Kawamura S, Murakami M
Department of Physiology, Keio University School of Medicine, Tokyo, Japan.
J Gen Physiol. 1989 Oct;94(4):649-68. doi: 10.1085/jgp.94.4.649.
Cyclic GMP is the second messenger in phototransduction and regulates the photoreceptor current. In the present work, we tried to understand the regulation mechanism of cytoplasmic cGMP levels in frog photoreceptors by measuring the photoreceptor current using a truncated rod outer segment (tROS) preparation. Since exogenously applied substance diffuses into tROS from the truncated end, we could examine the biochemical reactions relating to the cGMP metabolism by manipulating the cytoplasmic chemical condition. In tROS, exogenously applied GTP produced a dark current whose amplitude was half-maximal at approximately 0.4 mM GTP. The conductance for this current was suppressed by light in a fashion similar to when it is activated by cGMP. In addition, no current was produced in the absence of Mg2+, which is known to be necessary for the guanylate cyclase activity. These results indicate that guanylate cyclase was present in tROS and synthesized cGMP from exogenously applied GTP. The enzyme activity was distributed throughout the rod outer segment. The amount of synthesized cGMP increased as the cytoplasmic Ca2+ concentration of tROS decreased, which indicated the activation of guanylate cyclase at low Ca2+ concentrations. Half-maximal effect of Ca2+ was observed at approximately 100 nM. tROS contained the proteins involved in the phototransduction mechanism and therefore, we could examine the regulation of the light response waveform by Ca2+. At low Ca2+ concentrations, the time course of the light response was speeded up probably because cGMP recovery was facilitated by activation of the cyclase. Then, if the cytoplasmic Ca2+ concentration of a photoreceptor decreases during light stimulation, the Ca2+ decrease may explain the acceleration of the light response during light adaptation. In tROS, however, we did observe an acceleration during repetitive light flashes when the cytoplasmic Ca2+ concentration increased during the stimulation. This result suggests the presence of an additional light-dependent mechanism that is responsible for the acceleration of the light response during light adaptation.

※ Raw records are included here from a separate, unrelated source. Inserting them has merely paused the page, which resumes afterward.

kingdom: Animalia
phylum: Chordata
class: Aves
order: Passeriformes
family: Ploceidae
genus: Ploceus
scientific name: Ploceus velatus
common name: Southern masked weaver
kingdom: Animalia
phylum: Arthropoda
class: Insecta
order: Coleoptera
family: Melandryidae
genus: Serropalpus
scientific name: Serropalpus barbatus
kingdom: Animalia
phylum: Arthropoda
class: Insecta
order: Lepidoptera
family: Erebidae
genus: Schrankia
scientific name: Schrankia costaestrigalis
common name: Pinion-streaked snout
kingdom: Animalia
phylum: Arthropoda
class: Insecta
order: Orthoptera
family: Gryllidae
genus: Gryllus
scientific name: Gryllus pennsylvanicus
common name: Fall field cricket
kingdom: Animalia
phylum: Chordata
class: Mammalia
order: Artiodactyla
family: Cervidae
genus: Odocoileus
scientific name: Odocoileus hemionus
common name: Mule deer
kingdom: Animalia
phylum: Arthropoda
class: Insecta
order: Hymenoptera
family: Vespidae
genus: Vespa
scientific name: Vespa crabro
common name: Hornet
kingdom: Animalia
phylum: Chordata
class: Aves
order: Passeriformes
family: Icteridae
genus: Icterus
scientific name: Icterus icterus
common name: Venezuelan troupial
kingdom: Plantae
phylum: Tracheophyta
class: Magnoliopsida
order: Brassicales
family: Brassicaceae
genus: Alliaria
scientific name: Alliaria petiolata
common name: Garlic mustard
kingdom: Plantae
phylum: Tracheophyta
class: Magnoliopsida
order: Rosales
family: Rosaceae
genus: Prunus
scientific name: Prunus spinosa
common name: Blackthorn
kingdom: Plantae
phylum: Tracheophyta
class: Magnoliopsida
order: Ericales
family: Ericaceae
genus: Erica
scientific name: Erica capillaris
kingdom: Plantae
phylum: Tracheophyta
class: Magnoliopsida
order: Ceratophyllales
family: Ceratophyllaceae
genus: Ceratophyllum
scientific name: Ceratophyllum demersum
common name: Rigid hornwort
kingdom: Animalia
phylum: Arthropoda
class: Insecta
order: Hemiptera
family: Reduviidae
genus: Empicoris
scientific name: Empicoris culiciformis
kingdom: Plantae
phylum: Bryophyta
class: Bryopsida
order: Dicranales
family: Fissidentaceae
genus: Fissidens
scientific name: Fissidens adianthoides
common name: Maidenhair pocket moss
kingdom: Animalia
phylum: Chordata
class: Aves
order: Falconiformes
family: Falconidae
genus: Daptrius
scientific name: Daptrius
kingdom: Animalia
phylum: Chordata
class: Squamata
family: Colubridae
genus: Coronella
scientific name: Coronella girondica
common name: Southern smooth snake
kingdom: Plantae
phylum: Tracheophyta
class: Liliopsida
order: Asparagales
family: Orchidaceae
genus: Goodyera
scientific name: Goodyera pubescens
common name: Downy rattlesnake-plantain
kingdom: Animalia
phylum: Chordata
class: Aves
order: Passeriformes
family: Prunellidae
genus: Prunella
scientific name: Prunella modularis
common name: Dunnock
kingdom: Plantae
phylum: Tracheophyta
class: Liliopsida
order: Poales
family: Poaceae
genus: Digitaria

环磷酸鸟苷(cGMP)是光转导过程中的第二信使,可调节光感受器电流。在本研究中,我们试图通过使用截短的视杆外段(tROS)制剂测量光感受器电流,来了解青蛙光感受器中细胞质cGMP水平的调节机制。由于外源施加的物质从截短端扩散到tROS中,我们可以通过操纵细胞质化学条件来研究与cGMP代谢相关的生化反应。在tROS中,外源施加的鸟苷三磷酸(GTP)产生了一种暗电流,其幅度在约0.4 mM GTP时达到最大值的一半。该电流的电导被光抑制,其方式类似于被cGMP激活时的情况。此外,在没有镁离子(Mg2+)的情况下不产生电流,已知镁离子是鸟苷酸环化酶活性所必需的。这些结果表明鸟苷酸环化酶存在于tROS中,并从外源施加的GTP合成cGMP。该酶活性分布在整个视杆外段。合成的cGMP量随着tROS细胞质钙离子(Ca2+)浓度的降低而增加,这表明在低Ca2+浓度下鸟苷酸环化酶被激活。在约100 nM时观察到Ca2+的半最大效应。tROS包含参与光转导机制的蛋白质,因此,我们可以研究Ca2+对光反应波形的调节。在低Ca2+浓度下,光反应的时间进程加快,可能是因为环化酶的激活促进了cGMP的恢复。那么,如果光感受器的细胞质Ca2+浓度在光刺激期间降低,Ca2+的降低可能解释了光适应期间光反应的加速。然而,在tROS中,当细胞质Ca2+浓度在刺激期间增加时,我们确实观察到在重复光闪烁期间有加速现象。这一结果表明存在一种额外的光依赖机制,该机制负责光适应期间光反应的加速。